__Problem statement__. Each line from the top of the listing through the one holding "3: (382, 337, 0.84)" should be restated word for word, with nothing added and no pictures.

__Data to use__.
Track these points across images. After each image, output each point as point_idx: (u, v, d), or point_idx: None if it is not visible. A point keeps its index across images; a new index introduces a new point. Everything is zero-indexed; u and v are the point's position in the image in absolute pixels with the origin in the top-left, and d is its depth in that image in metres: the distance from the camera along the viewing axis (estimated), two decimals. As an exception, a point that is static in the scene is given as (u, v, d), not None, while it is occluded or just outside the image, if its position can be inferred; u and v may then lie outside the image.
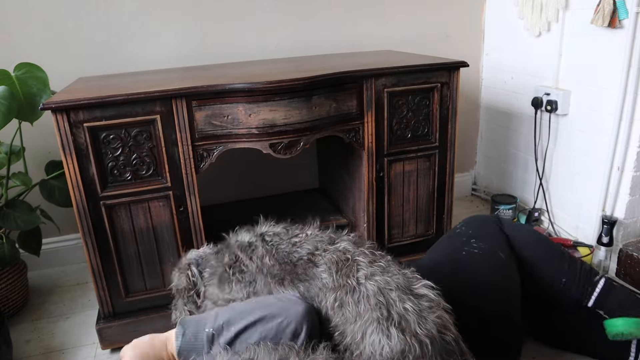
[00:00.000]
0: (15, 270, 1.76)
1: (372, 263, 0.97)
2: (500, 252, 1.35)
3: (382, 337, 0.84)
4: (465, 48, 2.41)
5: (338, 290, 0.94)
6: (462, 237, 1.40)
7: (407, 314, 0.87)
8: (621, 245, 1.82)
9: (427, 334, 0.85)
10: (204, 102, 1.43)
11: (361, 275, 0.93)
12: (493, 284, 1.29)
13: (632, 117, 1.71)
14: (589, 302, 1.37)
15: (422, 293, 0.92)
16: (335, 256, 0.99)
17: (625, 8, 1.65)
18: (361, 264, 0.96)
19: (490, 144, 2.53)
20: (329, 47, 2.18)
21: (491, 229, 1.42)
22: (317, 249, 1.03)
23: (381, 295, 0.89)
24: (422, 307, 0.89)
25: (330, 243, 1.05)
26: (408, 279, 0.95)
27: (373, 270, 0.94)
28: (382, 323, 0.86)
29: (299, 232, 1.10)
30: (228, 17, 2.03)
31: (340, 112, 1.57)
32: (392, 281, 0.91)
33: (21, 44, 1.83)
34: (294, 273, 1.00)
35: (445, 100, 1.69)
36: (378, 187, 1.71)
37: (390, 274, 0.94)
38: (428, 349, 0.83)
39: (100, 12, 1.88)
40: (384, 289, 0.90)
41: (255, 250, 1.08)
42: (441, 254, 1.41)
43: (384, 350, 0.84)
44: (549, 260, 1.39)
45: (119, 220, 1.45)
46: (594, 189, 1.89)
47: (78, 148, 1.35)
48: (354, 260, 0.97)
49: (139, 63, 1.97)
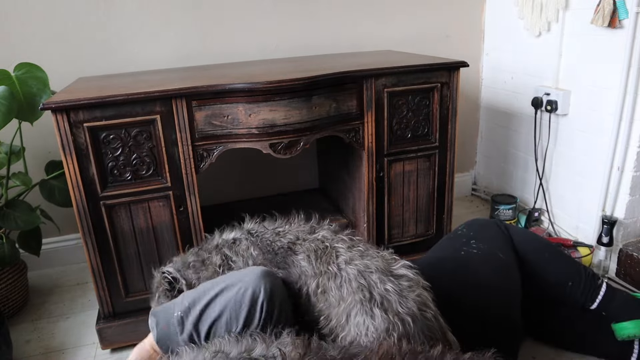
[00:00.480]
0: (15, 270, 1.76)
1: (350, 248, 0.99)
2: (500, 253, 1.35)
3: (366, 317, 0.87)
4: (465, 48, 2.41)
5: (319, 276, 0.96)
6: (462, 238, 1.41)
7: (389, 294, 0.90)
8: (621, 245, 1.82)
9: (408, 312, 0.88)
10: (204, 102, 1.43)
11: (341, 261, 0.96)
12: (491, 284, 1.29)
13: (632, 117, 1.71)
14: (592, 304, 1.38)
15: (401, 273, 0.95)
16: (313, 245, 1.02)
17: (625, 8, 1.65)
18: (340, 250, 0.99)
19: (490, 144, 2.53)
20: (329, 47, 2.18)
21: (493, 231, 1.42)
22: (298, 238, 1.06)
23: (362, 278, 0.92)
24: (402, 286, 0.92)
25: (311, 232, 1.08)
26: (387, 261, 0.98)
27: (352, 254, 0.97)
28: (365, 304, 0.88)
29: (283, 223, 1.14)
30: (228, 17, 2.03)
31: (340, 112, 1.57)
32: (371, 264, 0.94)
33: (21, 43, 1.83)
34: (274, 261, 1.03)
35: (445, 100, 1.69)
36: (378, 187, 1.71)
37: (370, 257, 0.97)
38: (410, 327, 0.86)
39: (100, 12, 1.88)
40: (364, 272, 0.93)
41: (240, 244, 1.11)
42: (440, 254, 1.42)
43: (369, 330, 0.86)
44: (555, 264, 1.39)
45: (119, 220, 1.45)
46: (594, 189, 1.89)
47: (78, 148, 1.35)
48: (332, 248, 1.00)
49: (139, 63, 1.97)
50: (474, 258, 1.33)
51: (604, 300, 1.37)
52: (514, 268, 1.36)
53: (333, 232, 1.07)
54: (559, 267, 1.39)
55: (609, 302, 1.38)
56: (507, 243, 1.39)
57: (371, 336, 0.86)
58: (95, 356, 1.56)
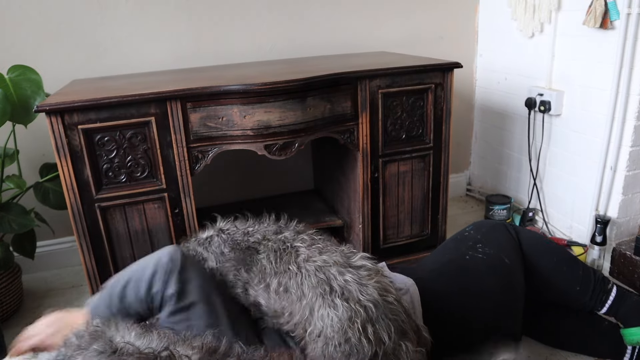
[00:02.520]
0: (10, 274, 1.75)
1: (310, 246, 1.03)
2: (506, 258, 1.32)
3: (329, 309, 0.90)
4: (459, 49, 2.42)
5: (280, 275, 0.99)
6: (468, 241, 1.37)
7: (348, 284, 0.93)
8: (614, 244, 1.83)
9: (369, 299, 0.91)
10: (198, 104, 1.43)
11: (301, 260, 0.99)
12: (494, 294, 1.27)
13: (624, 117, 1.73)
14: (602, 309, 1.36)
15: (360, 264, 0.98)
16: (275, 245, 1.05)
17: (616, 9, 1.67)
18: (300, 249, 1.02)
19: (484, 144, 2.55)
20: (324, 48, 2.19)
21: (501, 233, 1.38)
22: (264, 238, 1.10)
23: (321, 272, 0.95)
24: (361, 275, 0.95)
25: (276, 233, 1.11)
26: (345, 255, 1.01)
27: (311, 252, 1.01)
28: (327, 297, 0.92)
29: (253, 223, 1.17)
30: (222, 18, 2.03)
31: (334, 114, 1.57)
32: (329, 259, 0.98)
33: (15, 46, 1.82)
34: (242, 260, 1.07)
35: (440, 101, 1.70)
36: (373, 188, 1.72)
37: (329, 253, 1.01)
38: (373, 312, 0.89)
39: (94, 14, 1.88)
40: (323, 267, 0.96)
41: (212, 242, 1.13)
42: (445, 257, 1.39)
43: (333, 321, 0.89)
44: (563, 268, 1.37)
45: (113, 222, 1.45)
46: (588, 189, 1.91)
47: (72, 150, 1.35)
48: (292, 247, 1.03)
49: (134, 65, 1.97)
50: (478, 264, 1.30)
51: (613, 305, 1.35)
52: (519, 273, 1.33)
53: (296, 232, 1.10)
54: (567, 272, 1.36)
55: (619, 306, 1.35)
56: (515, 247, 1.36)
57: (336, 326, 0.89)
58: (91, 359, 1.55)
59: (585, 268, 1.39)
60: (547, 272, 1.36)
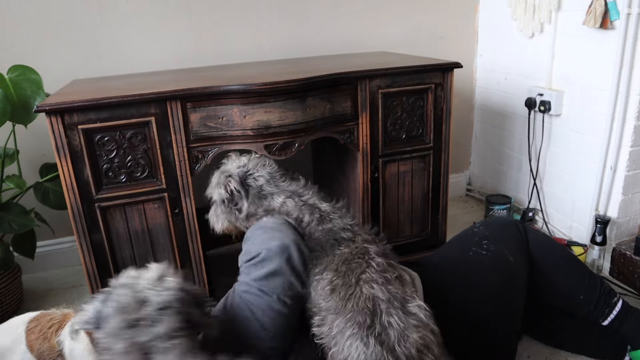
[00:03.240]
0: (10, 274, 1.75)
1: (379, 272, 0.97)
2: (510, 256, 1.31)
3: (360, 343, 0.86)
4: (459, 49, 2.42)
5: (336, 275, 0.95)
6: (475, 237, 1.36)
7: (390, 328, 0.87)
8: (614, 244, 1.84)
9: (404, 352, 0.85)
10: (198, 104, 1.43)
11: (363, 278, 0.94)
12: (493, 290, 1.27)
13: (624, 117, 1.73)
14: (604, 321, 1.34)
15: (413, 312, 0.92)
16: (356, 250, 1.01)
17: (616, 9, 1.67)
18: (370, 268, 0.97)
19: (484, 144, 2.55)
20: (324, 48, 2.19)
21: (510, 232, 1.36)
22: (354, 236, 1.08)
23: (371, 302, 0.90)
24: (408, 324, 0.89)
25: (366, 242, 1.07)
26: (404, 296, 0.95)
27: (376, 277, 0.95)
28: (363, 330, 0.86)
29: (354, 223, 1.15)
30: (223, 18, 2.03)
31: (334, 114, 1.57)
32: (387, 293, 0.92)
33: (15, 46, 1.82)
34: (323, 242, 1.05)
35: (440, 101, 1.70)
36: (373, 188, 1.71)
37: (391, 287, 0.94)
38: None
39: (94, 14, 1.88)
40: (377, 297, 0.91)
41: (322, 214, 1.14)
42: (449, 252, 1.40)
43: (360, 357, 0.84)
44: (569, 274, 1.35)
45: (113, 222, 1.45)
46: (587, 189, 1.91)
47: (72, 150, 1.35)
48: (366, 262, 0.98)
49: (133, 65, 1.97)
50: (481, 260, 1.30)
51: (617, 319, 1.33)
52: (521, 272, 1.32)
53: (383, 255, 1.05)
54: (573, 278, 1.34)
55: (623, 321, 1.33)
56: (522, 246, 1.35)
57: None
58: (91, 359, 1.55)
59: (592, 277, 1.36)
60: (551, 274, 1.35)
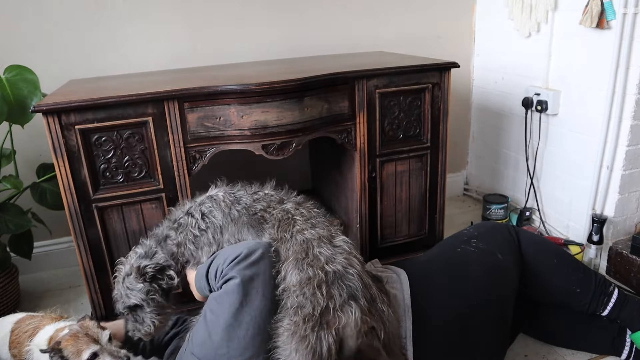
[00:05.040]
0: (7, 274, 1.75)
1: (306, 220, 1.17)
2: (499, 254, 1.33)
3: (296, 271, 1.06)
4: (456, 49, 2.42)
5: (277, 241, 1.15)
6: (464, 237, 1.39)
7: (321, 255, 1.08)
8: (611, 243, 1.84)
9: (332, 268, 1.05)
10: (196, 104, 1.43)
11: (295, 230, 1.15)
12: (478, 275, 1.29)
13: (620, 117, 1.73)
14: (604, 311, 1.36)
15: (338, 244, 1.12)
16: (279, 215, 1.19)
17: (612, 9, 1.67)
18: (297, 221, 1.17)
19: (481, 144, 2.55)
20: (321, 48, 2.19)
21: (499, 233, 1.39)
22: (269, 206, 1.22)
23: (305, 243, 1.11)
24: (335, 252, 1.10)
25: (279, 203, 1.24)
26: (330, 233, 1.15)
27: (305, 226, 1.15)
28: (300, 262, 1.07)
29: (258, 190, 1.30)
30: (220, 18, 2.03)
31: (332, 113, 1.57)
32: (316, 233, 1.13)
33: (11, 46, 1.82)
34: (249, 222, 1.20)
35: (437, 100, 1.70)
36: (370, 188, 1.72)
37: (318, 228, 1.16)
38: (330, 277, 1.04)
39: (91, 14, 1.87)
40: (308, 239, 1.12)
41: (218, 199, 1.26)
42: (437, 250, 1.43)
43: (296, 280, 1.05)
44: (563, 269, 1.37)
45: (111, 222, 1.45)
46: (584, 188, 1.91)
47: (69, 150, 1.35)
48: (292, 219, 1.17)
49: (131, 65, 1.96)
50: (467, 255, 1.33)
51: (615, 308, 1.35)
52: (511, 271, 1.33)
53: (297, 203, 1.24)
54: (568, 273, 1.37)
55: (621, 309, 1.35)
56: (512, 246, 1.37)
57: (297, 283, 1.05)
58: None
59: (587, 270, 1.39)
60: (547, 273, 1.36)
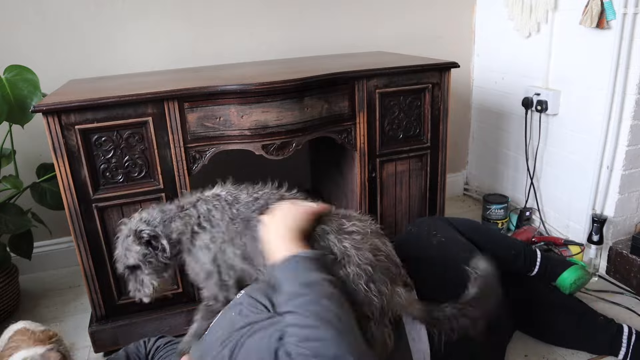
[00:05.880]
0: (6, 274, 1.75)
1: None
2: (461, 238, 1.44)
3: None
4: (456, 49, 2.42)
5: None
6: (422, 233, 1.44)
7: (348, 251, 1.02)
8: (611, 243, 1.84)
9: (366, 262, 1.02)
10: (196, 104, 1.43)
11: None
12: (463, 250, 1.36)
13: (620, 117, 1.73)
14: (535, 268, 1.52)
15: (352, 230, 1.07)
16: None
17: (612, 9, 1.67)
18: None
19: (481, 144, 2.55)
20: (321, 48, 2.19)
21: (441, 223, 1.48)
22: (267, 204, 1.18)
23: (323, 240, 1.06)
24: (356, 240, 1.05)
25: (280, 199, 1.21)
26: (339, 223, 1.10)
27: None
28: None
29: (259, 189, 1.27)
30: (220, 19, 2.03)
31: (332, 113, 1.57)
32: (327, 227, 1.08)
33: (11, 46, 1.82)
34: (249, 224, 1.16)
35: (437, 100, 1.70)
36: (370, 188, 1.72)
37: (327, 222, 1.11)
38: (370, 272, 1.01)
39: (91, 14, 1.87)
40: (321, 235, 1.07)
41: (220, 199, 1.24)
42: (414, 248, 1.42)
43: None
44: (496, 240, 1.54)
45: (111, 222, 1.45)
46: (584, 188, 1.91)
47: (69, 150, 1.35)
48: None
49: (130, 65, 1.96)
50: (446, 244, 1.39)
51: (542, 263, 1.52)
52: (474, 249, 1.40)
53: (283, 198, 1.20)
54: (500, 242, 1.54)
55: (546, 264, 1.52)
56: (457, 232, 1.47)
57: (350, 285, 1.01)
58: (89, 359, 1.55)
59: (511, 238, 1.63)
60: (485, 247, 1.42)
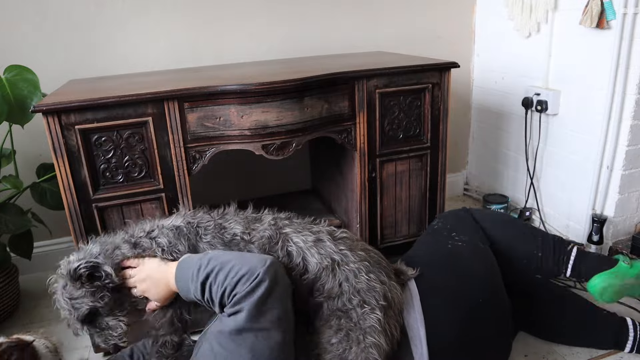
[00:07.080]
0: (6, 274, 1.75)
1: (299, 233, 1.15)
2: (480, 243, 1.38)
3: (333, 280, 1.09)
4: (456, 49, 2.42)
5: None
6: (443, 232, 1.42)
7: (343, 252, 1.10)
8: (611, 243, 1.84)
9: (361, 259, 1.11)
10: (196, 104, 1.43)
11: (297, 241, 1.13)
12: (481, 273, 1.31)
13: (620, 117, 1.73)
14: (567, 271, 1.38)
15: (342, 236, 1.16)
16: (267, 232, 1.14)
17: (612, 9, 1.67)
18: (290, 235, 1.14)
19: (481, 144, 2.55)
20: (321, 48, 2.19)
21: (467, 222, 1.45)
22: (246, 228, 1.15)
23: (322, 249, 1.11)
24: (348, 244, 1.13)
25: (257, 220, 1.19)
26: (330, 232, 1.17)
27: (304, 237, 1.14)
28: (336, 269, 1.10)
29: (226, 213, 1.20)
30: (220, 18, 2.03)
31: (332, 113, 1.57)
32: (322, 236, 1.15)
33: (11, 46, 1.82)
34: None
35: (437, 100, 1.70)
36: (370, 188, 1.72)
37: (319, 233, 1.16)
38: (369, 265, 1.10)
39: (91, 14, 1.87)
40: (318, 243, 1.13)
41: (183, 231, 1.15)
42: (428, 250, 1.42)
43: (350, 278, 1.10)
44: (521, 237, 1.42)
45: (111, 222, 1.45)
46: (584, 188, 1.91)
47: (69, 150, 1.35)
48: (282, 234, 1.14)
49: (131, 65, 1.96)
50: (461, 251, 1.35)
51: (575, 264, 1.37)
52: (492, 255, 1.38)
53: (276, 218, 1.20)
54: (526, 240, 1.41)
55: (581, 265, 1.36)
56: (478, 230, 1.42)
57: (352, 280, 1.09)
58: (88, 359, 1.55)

__Exercise solution__.
Track these points across images. After each image, output each point as point_idx: (u, v, d), or point_idx: None if it is not visible. A point keeps its index across images; a new index introduces a new point. Everything is zero-indexed; u and v are the point's position in the image in absolute pixels with the origin in the top-left, and d is its depth in that image in metres: the distance from the camera along the viewing axis (estimated), two decimals. As an exception, a point that is static in the scene is given as (u, v, d), not None, while it is occluded or just outside the image, if its position can be inferred; u and v may then lie outside the image.
[00:00.000]
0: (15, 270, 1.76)
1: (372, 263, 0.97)
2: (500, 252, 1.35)
3: (382, 337, 0.84)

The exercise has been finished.